Focus on "doable" actions

Successful coalitions plan and carry out actions that are doable and thus prove their effectiveness to themselves and their communities through concrete results. Early achievements or victories will illustrate to the members and the community that change can occur. A short agenda of doable tasks also prevents a coalition from spreading itself too thin.

Affirm and celebrate!

Coalition activities need to include fun and must affirm the strengths and joys of the community. Indeed, one of the great gifts of effective coalitions to their members and to their communities is the gift of hope. This emerges from an optimistic coalition approach, one that says most problems can be effectively addressed. Leaders will help emphasize the hope and accomplishments of the coalition, as well as its process.

Be realistic about time, and persist

The agendas of broad coalitions that address the quality of life in communities can be overwhelming.
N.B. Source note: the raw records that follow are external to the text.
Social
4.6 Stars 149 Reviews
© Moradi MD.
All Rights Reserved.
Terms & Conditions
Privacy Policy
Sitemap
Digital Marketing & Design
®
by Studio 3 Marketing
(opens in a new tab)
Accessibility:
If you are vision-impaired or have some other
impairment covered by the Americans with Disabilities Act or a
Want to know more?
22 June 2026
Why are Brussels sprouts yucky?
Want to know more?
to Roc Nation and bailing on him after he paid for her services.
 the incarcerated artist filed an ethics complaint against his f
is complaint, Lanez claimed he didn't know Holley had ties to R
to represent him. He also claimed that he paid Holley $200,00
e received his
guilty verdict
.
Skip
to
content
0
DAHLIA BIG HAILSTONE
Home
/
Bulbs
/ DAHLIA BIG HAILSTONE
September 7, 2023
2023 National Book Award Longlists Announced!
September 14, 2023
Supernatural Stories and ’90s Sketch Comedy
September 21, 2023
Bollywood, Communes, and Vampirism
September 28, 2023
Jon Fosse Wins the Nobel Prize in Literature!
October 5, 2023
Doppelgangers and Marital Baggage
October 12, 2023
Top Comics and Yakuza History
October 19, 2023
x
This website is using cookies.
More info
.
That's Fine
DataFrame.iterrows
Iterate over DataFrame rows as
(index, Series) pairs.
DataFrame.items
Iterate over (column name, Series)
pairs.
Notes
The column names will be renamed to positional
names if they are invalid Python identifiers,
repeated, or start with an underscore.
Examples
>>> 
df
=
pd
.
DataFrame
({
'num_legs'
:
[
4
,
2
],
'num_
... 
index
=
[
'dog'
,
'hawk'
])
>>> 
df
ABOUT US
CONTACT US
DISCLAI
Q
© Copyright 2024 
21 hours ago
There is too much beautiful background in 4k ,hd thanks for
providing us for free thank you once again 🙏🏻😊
The members need to take a long-range view, understanding that the coalition's agenda will take time and persistence. Although some single-issue coalitions are defined as short-term efforts, most coalitions require longer time frames to create the needed societal changes. Tackling big issues in manageable pieces holds for both long- and short-term efforts.

Monitor and assess

The process of developing a coalition to address quality of life issues in a community is very complex. The literature can provide us with some direction, but each coalition effort must be guided by its own internal review and evaluation process. Whether this review is done at an annual meeting discussion of the coalition's process and outcomes or through a more rigorous evaluation scheme, an effective coalition will have the capacity to learn from its successes and its disappointments, for it surely will have both.